A teraz do sernika, bo naprawdę warto napisać o nim kilka dobrych słów.
Miałam chętkę na taki na zimno. Kupiłam żurawinę - póki jest - i zaczęłam się zastanawiać, jak to połączyć. Stwierdziłam, że nie będę ryzykować, i skorzystałam z poprzedniego przepisu, nieco go tylko modyfikując. Spód standardowy, ciasteczkowy, z dodatkiem niewielkiej ilości kakao. Z żurawiny przygotowałam muso-galaretkę, a na to wyłożyłam słodką masę waniliową z mascarpone i jogurtu. Na wierzch starłam nieco białej czekolady, bo gdzieś mi tam świtało takie połączenie. I muszę powiedzieć, że z efektów jestem bardzo zadowolona. Ciacho wyszło kremowe, delikatne, a kwaskowy mus świetnie komponuje się ze słodką masą serową. C. wcina z zapałem, a on przecież wybredny w kwestii serników jest.
Wygląda fantastycznie, a smakuje jeszcze lepiej. Koniecznie musicie spróbować!
Waniliowy sernik z musem żurawinowym (na zimno)
Składniki:
(na tortownicę o średnicy 20 cm)
spód:
- 115 g ciastek digestive
- 60 g masła
- 20 g kakao
mus żurawinowy:
- 250 g świeżej żurawiny
- 40 g cukru
- sok z 5 mandarynek
- 1/2 łyżeczki cynamonu
- 3 płatki żelatyny
masa serowa:
- 250 g mascarpone
- 500 g jogurtu waniliowego (0,1%)
- 50 g cukru pudru
- sok z 1/2 limonki
- 6 płatków żelatyny
dodatkowo:
- 10 g białej czekolady
Ciastka dokładnie pokruszyć, wymieszać z kakao. Wlać rozpuszczone i przestudzone masło. Dokładnie połączyć.
Masą wyłożyć dno tortownicy wyłożonej papierem do pieczenia. Schłodzić w lodówce 20 minut.
Podpiec w 180 st. C. 10-12 minut.
Ostudzić.
Żurawinę umieścić w garnku z cukrem, sokiem i cynamonem. Gotować, aż żurawina popęka, a płyn częściowo odparuje. Masę przetrzeć przez sitko.
Żelatynę namoczyć w zimnej wodzie, odcisnąć, a następnie rozpuścić na parze. Dodać do musu, wymieszać. Ostudzić.
Mus wyłożyć na ostudzony spód, schłodzić w lodówce, aż masa stężeje.
Mascarpone zmiksować z jogurtem, cukrem i sokiem.
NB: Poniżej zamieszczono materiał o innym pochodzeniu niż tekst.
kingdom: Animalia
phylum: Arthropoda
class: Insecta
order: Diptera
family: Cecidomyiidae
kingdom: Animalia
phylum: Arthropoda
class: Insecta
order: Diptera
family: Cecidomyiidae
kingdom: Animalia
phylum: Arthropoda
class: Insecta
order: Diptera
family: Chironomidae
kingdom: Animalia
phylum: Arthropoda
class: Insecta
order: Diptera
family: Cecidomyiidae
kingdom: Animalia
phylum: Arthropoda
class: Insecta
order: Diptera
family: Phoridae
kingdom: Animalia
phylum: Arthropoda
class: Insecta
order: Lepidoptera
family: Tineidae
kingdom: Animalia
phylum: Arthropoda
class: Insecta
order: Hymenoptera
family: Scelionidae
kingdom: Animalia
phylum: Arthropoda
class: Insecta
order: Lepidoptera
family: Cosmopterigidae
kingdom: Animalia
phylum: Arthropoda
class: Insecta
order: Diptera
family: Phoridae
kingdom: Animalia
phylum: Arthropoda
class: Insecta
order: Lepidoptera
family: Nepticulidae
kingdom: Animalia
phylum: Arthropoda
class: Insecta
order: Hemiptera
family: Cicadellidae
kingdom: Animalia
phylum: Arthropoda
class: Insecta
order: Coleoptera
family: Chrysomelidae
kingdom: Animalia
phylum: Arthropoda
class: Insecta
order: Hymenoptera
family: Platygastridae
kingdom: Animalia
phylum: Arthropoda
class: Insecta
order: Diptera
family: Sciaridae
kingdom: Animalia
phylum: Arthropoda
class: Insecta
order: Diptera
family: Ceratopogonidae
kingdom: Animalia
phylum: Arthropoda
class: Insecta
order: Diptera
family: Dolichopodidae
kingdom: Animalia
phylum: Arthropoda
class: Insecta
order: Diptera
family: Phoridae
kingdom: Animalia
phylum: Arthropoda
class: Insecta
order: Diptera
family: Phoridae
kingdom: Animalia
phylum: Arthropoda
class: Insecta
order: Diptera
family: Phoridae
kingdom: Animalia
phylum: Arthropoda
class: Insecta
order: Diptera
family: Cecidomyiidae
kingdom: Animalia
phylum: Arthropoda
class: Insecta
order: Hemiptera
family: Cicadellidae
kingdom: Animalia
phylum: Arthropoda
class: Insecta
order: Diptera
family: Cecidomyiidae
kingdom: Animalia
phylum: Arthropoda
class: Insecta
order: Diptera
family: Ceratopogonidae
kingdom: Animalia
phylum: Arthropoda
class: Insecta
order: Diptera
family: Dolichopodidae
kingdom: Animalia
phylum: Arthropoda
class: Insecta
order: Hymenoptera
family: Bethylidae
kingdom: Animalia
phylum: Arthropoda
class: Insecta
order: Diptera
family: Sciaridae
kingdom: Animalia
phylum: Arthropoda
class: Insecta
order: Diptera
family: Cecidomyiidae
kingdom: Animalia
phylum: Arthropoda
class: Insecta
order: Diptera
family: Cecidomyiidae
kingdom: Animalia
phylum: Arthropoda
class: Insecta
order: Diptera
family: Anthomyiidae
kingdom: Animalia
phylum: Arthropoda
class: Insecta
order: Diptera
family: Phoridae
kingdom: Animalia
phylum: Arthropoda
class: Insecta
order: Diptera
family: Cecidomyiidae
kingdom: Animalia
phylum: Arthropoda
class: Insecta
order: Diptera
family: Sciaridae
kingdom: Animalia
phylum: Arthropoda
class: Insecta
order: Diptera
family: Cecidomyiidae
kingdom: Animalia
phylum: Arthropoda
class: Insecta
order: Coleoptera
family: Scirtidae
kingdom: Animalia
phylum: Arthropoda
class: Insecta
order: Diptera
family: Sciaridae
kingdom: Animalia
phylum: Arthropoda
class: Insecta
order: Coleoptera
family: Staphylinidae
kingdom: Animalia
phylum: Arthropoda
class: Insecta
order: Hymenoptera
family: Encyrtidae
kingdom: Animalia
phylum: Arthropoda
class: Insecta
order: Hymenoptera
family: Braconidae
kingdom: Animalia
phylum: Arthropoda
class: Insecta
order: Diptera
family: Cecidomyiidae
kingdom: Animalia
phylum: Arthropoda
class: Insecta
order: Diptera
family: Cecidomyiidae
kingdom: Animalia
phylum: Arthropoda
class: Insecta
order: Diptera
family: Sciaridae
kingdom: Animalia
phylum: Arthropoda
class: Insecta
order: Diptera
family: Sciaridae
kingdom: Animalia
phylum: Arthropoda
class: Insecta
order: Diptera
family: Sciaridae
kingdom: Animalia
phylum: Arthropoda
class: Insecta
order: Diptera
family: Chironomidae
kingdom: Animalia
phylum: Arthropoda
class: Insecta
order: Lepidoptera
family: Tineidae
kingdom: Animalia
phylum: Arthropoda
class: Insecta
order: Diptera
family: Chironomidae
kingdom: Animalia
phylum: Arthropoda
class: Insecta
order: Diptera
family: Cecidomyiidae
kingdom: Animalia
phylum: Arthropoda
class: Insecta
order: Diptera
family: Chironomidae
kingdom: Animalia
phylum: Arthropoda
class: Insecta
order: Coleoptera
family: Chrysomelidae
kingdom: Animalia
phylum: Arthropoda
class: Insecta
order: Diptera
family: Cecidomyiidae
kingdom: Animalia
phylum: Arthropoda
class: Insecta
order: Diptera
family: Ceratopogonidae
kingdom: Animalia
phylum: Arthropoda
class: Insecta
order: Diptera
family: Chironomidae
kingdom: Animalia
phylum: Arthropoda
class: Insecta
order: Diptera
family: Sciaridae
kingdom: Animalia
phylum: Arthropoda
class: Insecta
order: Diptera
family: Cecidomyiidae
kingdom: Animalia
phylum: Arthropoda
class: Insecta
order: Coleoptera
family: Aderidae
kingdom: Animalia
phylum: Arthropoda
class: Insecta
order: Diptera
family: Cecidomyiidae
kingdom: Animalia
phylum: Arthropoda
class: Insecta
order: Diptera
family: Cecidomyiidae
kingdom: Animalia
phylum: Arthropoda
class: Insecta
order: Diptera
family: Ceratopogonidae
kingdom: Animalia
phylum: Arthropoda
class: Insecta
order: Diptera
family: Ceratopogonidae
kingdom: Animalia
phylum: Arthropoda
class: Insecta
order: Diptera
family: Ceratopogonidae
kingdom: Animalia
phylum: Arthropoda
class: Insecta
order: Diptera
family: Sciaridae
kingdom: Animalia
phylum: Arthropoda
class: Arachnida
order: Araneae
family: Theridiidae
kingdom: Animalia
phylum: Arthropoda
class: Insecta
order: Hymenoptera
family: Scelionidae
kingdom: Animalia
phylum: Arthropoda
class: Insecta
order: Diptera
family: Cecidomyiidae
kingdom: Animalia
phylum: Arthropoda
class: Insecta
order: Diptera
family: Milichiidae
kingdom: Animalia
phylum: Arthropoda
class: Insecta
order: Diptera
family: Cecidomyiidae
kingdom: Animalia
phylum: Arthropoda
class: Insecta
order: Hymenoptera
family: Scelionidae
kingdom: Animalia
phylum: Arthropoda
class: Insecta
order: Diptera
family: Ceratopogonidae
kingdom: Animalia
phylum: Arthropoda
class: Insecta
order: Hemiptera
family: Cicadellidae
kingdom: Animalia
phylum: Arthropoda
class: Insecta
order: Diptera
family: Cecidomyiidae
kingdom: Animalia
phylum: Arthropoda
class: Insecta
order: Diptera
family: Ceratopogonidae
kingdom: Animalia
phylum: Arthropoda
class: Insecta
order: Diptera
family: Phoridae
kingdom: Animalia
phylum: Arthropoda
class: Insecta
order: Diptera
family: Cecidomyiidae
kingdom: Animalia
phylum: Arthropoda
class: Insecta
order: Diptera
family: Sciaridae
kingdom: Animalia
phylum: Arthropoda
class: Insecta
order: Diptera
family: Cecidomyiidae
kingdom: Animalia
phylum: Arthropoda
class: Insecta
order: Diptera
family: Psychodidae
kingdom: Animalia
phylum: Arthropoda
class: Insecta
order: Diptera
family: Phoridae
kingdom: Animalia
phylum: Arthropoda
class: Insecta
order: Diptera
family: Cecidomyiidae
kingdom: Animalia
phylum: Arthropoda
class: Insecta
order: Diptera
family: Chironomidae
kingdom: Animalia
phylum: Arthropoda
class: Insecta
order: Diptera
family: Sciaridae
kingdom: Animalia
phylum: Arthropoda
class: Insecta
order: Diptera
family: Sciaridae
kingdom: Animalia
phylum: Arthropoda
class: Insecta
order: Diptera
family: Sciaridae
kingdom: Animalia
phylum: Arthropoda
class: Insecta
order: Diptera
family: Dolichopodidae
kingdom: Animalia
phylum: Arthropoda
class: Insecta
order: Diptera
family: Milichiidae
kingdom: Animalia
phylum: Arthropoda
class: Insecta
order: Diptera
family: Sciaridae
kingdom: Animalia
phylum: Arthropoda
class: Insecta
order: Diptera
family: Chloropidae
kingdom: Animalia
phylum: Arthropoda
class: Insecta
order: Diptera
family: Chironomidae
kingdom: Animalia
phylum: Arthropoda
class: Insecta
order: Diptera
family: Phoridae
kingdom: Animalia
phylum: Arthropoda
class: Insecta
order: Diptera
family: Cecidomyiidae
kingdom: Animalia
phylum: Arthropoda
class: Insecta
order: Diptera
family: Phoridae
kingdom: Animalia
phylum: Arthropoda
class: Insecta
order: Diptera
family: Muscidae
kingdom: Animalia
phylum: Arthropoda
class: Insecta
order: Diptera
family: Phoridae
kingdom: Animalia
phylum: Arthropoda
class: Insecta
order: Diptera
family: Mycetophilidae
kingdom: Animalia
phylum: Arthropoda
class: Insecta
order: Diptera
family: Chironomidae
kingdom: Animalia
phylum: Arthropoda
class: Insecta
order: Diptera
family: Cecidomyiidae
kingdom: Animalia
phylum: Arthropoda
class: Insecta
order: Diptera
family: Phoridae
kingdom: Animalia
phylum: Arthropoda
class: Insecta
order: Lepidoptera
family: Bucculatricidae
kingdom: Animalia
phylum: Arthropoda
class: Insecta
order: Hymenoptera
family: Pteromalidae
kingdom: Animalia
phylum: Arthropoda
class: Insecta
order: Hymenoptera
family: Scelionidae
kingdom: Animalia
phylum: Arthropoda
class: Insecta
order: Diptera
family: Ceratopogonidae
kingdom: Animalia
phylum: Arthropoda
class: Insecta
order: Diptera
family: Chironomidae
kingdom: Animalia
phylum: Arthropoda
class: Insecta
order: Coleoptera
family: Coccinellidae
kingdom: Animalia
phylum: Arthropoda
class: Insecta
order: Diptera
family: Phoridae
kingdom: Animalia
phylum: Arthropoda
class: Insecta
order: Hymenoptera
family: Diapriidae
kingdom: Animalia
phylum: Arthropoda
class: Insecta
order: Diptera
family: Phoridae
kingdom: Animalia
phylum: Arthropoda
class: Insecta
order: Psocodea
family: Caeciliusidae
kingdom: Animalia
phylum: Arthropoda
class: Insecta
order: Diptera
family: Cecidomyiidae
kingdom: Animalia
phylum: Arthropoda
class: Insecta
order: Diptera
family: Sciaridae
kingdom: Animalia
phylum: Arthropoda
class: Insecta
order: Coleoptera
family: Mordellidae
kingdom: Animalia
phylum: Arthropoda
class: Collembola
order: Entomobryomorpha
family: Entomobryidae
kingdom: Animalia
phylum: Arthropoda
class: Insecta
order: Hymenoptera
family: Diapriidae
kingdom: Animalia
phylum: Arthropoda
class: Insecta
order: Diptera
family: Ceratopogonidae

Żelatynę namoczyć w zimnej wodzie, odcisnąć, rozpuścić na parze. Dodać do masy serwoej, dokładnie wymieszać.
Masę wyłożyć na mus żurawinowy, wyrównać powierzchnię.
Schłodzić w lodówce 3-4 godziny przed podaniem.
Przed podaniem na wierzch zetrzeć białą czekoladę.
Smacznego!
Jeszcze tylko jutro pobudka o stanowczo zbyt wczesnej godzinie, a potem cztery i pół dnia wolności. Ach, nie mogę się doczekać! Dzisiaj zjemy po ostatnim kawałeczku sernika, więc już zaczynam kombinować, co by tu dobrego przygotować... W związku z zaistniałą śnieżną zimą mam ochotę na drożdżówkę. Albo czekoladę. A może jedno i drugie...?
Sernik apetycznie wygląda. P.S Gratulacje z okazji pomyślnego kontraktu. ;)
OdpowiedzUsuńFantastyczne ciacho! Gratulacje i powodzenia!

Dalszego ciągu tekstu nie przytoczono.